=== YOUR INSTRUCTIONS ===
After finding the line containing "X99765000Y-113500000D03*" below, please output that line and each following one through the line containing "X112533900Y-147500000D01*", exactly as written.

=== RECORDED INFORMATION ===

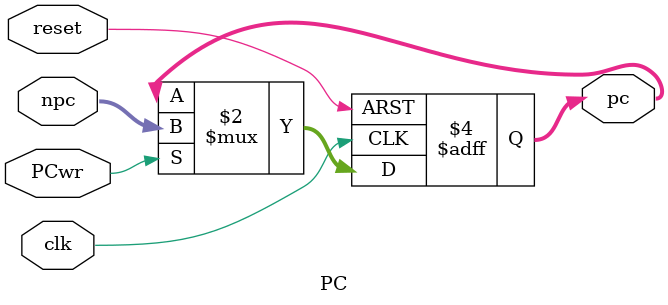
<source format=v>
module PC(clk,reset,npc,pc,PCwr);
    input clk,reset,PCwr;
    input [31:0]npc;
    output [31:0]pc;

    reg [31:0]pc;

    always@(posedge clk or posedge reset) begin
        if(reset)
            pc <= 32'h0000_3000;
        else
            if(PCwr)
                pc <= npc;
    end

endmodule

</source>
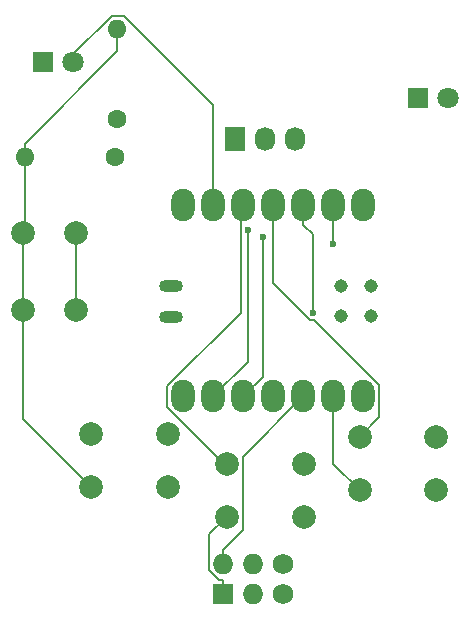
<source format=gbr>
%TF.GenerationSoftware,KiCad,Pcbnew,8.0.6*%
%TF.CreationDate,2025-01-13T20:16:21-05:00*%
%TF.ProjectId,TamaBadge,54616d61-4261-4646-9765-2e6b69636164,rev?*%
%TF.SameCoordinates,Original*%
%TF.FileFunction,Copper,L1,Top*%
%TF.FilePolarity,Positive*%
%FSLAX46Y46*%
G04 Gerber Fmt 4.6, Leading zero omitted, Abs format (unit mm)*
G04 Created by KiCad (PCBNEW 8.0.6) date 2025-01-13 20:16:21*
%MOMM*%
%LPD*%
G01*
G04 APERTURE LIST*
%TA.AperFunction,ComponentPad*%
%ADD10C,2.000000*%
%TD*%
%TA.AperFunction,ComponentPad*%
%ADD11O,1.730000X2.030000*%
%TD*%
%TA.AperFunction,ComponentPad*%
%ADD12R,1.730000X2.030000*%
%TD*%
%TA.AperFunction,ComponentPad*%
%ADD13R,1.800000X1.800000*%
%TD*%
%TA.AperFunction,ComponentPad*%
%ADD14C,1.800000*%
%TD*%
%TA.AperFunction,SMDPad,CuDef*%
%ADD15C,1.143000*%
%TD*%
%TA.AperFunction,SMDPad,CuDef*%
%ADD16O,2.032000X1.016000*%
%TD*%
%TA.AperFunction,SMDPad,CuDef*%
%ADD17O,1.998980X2.748280*%
%TD*%
%TA.AperFunction,ComponentPad*%
%ADD18C,1.600000*%
%TD*%
%TA.AperFunction,ComponentPad*%
%ADD19O,1.600000X1.600000*%
%TD*%
%TA.AperFunction,ComponentPad*%
%ADD20C,1.727200*%
%TD*%
%TA.AperFunction,ComponentPad*%
%ADD21O,1.727200X1.727200*%
%TD*%
%TA.AperFunction,ComponentPad*%
%ADD22R,1.727200X1.727200*%
%TD*%
%TA.AperFunction,ViaPad*%
%ADD23C,0.600000*%
%TD*%
%TA.AperFunction,Conductor*%
%ADD24C,0.200000*%
%TD*%
G04 APERTURE END LIST*
D10*
%TO.P,SW7,2,2*%
%TO.N,Net-(J1-Pin_1)*%
X95500000Y-134500000D03*
X95500000Y-128000000D03*
%TO.P,SW7,1,1*%
%TO.N,Net-(U1-PA4_A1_D1)*%
X100000000Y-134500000D03*
X100000000Y-128000000D03*
%TD*%
D11*
%TO.P,J1,3,Pin_3*%
%TO.N,Net-(J1-Pin_3)*%
X118540000Y-120000000D03*
%TO.P,J1,2,Pin_2*%
%TO.N,Net-(J1-Pin_2)*%
X116000000Y-120000000D03*
D12*
%TO.P,J1,1,Pin_1*%
%TO.N,Net-(J1-Pin_1)*%
X113460000Y-120000000D03*
%TD*%
D13*
%TO.P,D2,1,K*%
%TO.N,Net-(D2-K)*%
X128960000Y-116500000D03*
D14*
%TO.P,D2,2,A*%
%TO.N,Net-(D1-A)*%
X131500000Y-116500000D03*
%TD*%
D15*
%TO.P,U1,20,GND*%
%TO.N,unconnected-(U1-GND-Pad20)*%
X122464187Y-135038803D03*
%TO.P,U1,19,RESET*%
%TO.N,unconnected-(U1-RESET-Pad19)*%
X122464187Y-132498803D03*
%TO.P,U1,18,PA30_SWCLK*%
%TO.N,unconnected-(U1-PA30_SWCLK-Pad18)*%
X125004187Y-135038803D03*
%TO.P,U1,17,PA31_SWDIO*%
%TO.N,unconnected-(U1-PA31_SWDIO-Pad17)*%
X125004187Y-132498803D03*
D16*
%TO.P,U1,16,GND*%
%TO.N,unconnected-(U1-GND-Pad16)*%
X108000000Y-135050000D03*
%TO.P,U1,15,5V*%
%TO.N,unconnected-(U1-5V-Pad15)*%
X108000000Y-132500000D03*
D17*
%TO.P,U1,14,5V*%
%TO.N,unconnected-(U1-5V-Pad14)*%
X124317820Y-141797680D03*
%TO.P,U1,13,GND*%
%TO.N,Net-(J1-Pin_1)*%
X121777820Y-141797680D03*
%TO.P,U1,12,3V3*%
%TO.N,Net-(U1-3V3)*%
X119237820Y-141797680D03*
%TO.P,U1,11,PA6_A10_D10_MOSI*%
%TO.N,unconnected-(U1-PA6_A10_D10_MOSI-Pad11)*%
X116697820Y-141797680D03*
%TO.P,U1,10,PA5_A9_D9_MISO*%
%TO.N,Net-(J1-Pin_3)*%
X114157820Y-141797680D03*
%TO.P,U1,9,PA7_A8_D8_SCK*%
%TO.N,Net-(J1-Pin_2)*%
X111617820Y-141797680D03*
%TO.P,U1,8,PB09_A7_D7_RX*%
%TO.N,unconnected-(U1-PB09_A7_D7_RX-Pad8)*%
X109077820Y-141797680D03*
%TO.P,U1,7,PB08_A6_D6_TX*%
%TO.N,unconnected-(U1-PB08_A6_D6_TX-Pad7)*%
X109077820Y-125633120D03*
%TO.P,U1,6,PA9_A5_D5_SCL*%
%TO.N,Net-(D1-A)*%
X111617820Y-125633120D03*
%TO.P,U1,5,PA8_A4_D4_SDA*%
%TO.N,Net-(U1-PA8_A4_D4_SDA)*%
X114157820Y-125633120D03*
%TO.P,U1,4,PA11_A3_D3*%
%TO.N,Net-(U1-PA11_A3_D3)*%
X116697820Y-125633120D03*
%TO.P,U1,3,PA10_A2_D2*%
%TO.N,Net-(U1-PA10_A2_D2)*%
X119237820Y-125633120D03*
%TO.P,U1,2,PA4_A1_D1*%
%TO.N,Net-(U1-PA4_A1_D1)*%
X121777820Y-125633120D03*
%TO.P,U1,1,PA02_A0_D0*%
%TO.N,unconnected-(U1-PA02_A0_D0-Pad1)*%
X124317820Y-125633120D03*
%TD*%
D18*
%TO.P,R1,1*%
%TO.N,Net-(D1-K)*%
X103310000Y-121500000D03*
D19*
%TO.P,R1,2*%
%TO.N,Net-(J1-Pin_1)*%
X95690000Y-121500000D03*
%TD*%
D18*
%TO.P,R2,1*%
%TO.N,Net-(D2-K)*%
X103500000Y-118310000D03*
D19*
%TO.P,R2,2*%
%TO.N,Net-(J1-Pin_1)*%
X103500000Y-110690000D03*
%TD*%
D20*
%TO.P,X1,6,GPIO2*%
%TO.N,unconnected-(X1-GPIO2-Pad6)*%
X117500000Y-158540000D03*
%TO.P,X1,5,GPIO1*%
%TO.N,unconnected-(X1-GPIO1-Pad5)*%
X117500000Y-156000000D03*
D21*
%TO.P,X1,4,SCL*%
%TO.N,unconnected-(X1-SCL-Pad4)*%
X114960000Y-158540000D03*
%TO.P,X1,3,SDA*%
%TO.N,unconnected-(X1-SDA-Pad3)*%
X114960000Y-156000000D03*
D22*
%TO.P,X1,2,GND*%
%TO.N,Net-(J1-Pin_1)*%
X112420000Y-158540000D03*
D21*
%TO.P,X1,1,VCC*%
%TO.N,Net-(U1-3V3)*%
X112420000Y-156000000D03*
%TD*%
D10*
%TO.P,SW5,2,2*%
%TO.N,Net-(J1-Pin_1)*%
X119250000Y-152000000D03*
X112750000Y-152000000D03*
%TO.P,SW5,1,1*%
%TO.N,Net-(U1-PA8_A4_D4_SDA)*%
X119250000Y-147500000D03*
X112750000Y-147500000D03*
%TD*%
%TO.P,SW4,2,2*%
%TO.N,Net-(J1-Pin_1)*%
X107750000Y-149500000D03*
X101250000Y-149500000D03*
%TO.P,SW4,1,1*%
%TO.N,Net-(U1-PA10_A2_D2)*%
X107750000Y-145000000D03*
X101250000Y-145000000D03*
%TD*%
%TO.P,SW6,2,2*%
%TO.N,Net-(J1-Pin_1)*%
X130500000Y-149750000D03*
X124000000Y-149750000D03*
%TO.P,SW6,1,1*%
%TO.N,Net-(U1-PA11_A3_D3)*%
X130500000Y-145250000D03*
X124000000Y-145250000D03*
%TD*%
D13*
%TO.P,D1,1,K*%
%TO.N,Net-(D1-K)*%
X97225000Y-113500000D03*
D14*
%TO.P,D1,2,A*%
%TO.N,Net-(D1-A)*%
X99765000Y-113500000D03*
%TD*%
D23*
%TO.N,Net-(U1-PA4_A1_D1)*%
X121777800Y-128907800D03*
%TO.N,Net-(U1-PA10_A2_D2)*%
X120022300Y-134710700D03*
%TO.N,Net-(J1-Pin_3)*%
X115798500Y-128303400D03*
%TO.N,Net-(J1-Pin_2)*%
X114558000Y-127746100D03*
%TD*%
D24*
%TO.N,Net-(U1-PA4_A1_D1)*%
X100000000Y-128000000D02*
X100000000Y-134500000D01*
X121777800Y-125633100D02*
X121777800Y-128907800D01*
%TO.N,Net-(U1-PA11_A3_D3)*%
X116697800Y-132237000D02*
X116697800Y-125633100D01*
X119773200Y-135312400D02*
X116697800Y-132237000D01*
X120132100Y-135312400D02*
X119773200Y-135312400D01*
X125664600Y-140844900D02*
X120132100Y-135312400D01*
X125664600Y-143585400D02*
X125664600Y-140844900D01*
X124000000Y-145250000D02*
X125664600Y-143585400D01*
%TO.N,Net-(U1-PA8_A4_D4_SDA)*%
X112533900Y-147500000D02*
X112750000Y-147500000D01*
X107720500Y-142686600D02*
X112533900Y-147500000D01*
X107720500Y-140922800D02*
X107720500Y-142686600D01*
X113936500Y-134706800D02*
X107720500Y-140922800D01*
X113936500Y-125854400D02*
X113936500Y-134706800D01*
X114157800Y-125633100D02*
X113936500Y-125854400D01*
%TO.N,Net-(U1-3V3)*%
X114122100Y-146913400D02*
X119237800Y-141797700D01*
X114122100Y-153132600D02*
X114122100Y-146913400D01*
X112420000Y-154834700D02*
X114122100Y-153132600D01*
X112420000Y-156000000D02*
X112420000Y-154834700D01*
%TO.N,Net-(U1-PA10_A2_D2)*%
X120022300Y-128093500D02*
X119237800Y-127309000D01*
X120022300Y-134710700D02*
X120022300Y-128093500D01*
X119237800Y-125633100D02*
X119237800Y-127309000D01*
%TO.N,Net-(J1-Pin_1)*%
X121777800Y-147527800D02*
X121777800Y-141797700D01*
X124000000Y-149750000D02*
X121777800Y-147527800D01*
X103500000Y-112588300D02*
X95690000Y-120398300D01*
X103500000Y-110690000D02*
X103500000Y-112588300D01*
X95690000Y-121482800D02*
X95690000Y-120398300D01*
X95690000Y-121482800D02*
X95690000Y-121500000D01*
X112128600Y-157374700D02*
X112420000Y-157374700D01*
X111254700Y-156500800D02*
X112128600Y-157374700D01*
X111254700Y-153495300D02*
X111254700Y-156500800D01*
X112750000Y-152000000D02*
X111254700Y-153495300D01*
X112420000Y-158540000D02*
X112420000Y-157374700D01*
X95690000Y-127810000D02*
X95500000Y-128000000D01*
X95690000Y-121500000D02*
X95690000Y-127810000D01*
X95500000Y-128000000D02*
X95500000Y-134500000D01*
X95500000Y-143750000D02*
X101250000Y-149500000D01*
X95500000Y-134500000D02*
X95500000Y-143750000D01*
%TO.N,Net-(J1-Pin_3)*%
X115798500Y-140157000D02*
X115798500Y-128303400D01*
X114157800Y-141797700D02*
X115798500Y-140157000D01*
%TO.N,Net-(J1-Pin_2)*%
X114558000Y-138857500D02*
X111617800Y-141797700D01*
X114558000Y-127746100D02*
X114558000Y-138857500D01*
%TO.N,Net-(D1-A)*%
X99765000Y-112834400D02*
X99765000Y-113500000D01*
X103030500Y-109568900D02*
X99765000Y-112834400D01*
X104012600Y-109568900D02*
X103030500Y-109568900D01*
X111617800Y-117174100D02*
X104012600Y-109568900D01*
X111617800Y-125633100D02*
X111617800Y-117174100D01*
%TD*%
M02*

</source>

=== RESPONSE BELOW ===
X99765000Y-113500000D03*
%TD*%
D23*
%TO.N,Net-(U1-PA4_A1_D1)*%
X121777800Y-128907800D03*
%TO.N,Net-(U1-PA10_A2_D2)*%
X120022300Y-134710700D03*
%TO.N,Net-(J1-Pin_3)*%
X115798500Y-128303400D03*
%TO.N,Net-(J1-Pin_2)*%
X114558000Y-127746100D03*
%TD*%
D24*
%TO.N,Net-(U1-PA4_A1_D1)*%
X100000000Y-128000000D02*
X100000000Y-134500000D01*
X121777800Y-125633100D02*
X121777800Y-128907800D01*
%TO.N,Net-(U1-PA11_A3_D3)*%
X116697800Y-132237000D02*
X116697800Y-125633100D01*
X119773200Y-135312400D02*
X116697800Y-132237000D01*
X120132100Y-135312400D02*
X119773200Y-135312400D01*
X125664600Y-140844900D02*
X120132100Y-135312400D01*
X125664600Y-143585400D02*
X125664600Y-140844900D01*
X124000000Y-145250000D02*
X125664600Y-143585400D01*
%TO.N,Net-(U1-PA8_A4_D4_SDA)*%
X112533900Y-147500000D02*
X112750000Y-147500000D01*
X107720500Y-142686600D02*
X112533900Y-147500000D01*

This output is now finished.